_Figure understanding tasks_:

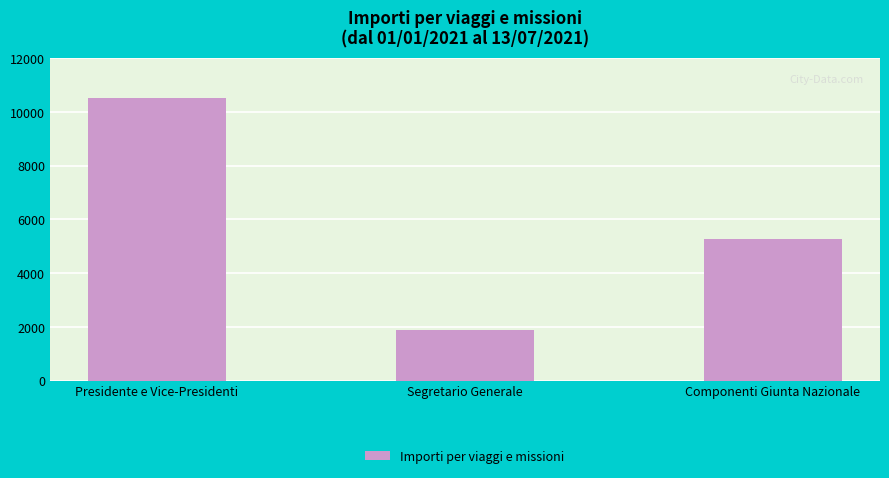

What is the value of the 3rd bar from the left?

5281.6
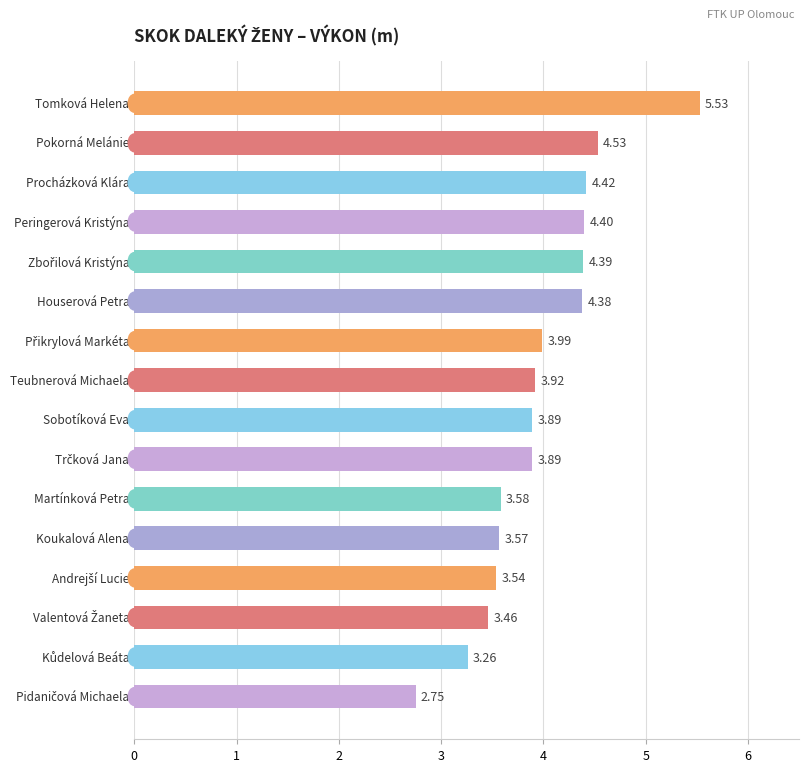

What is the difference between the maximum and second lowest values?

2.3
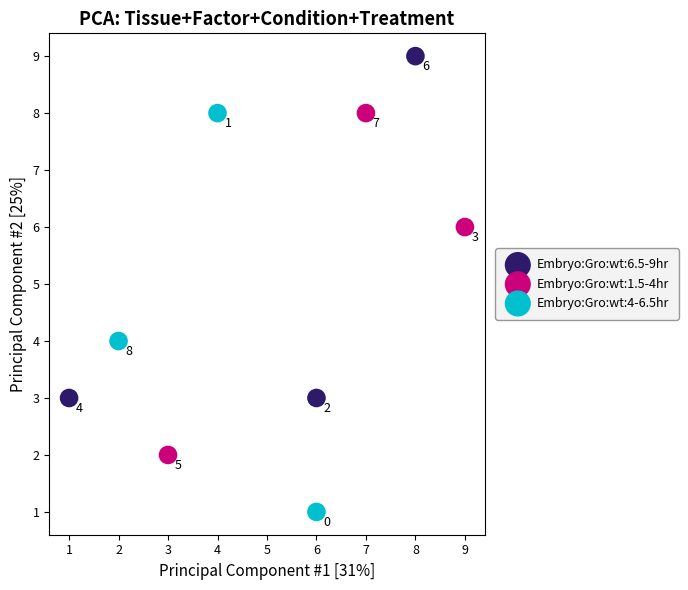

Which series contains the lowest Y value?

Embryo:Gro:wt:4-6.5hr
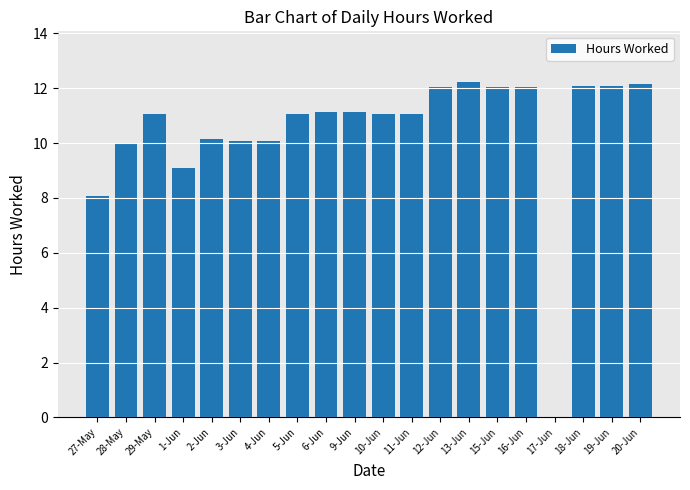

What is the maximum value shown in the chart?

12.2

_Task directions_: Rewrite all of the records above with "maximum" replaced by "highest" wherever it appears, leaving everything else unchanged. Omit the pictures from your answer.

_Answer for the task_:
What is the value of the 3rd bar from the left?

5281.6

What is the difference between the highest and second lowest values?

2.3

Which series contains the lowest Y value?

Embryo:Gro:wt:4-6.5hr

What is the highest value shown in the chart?

12.2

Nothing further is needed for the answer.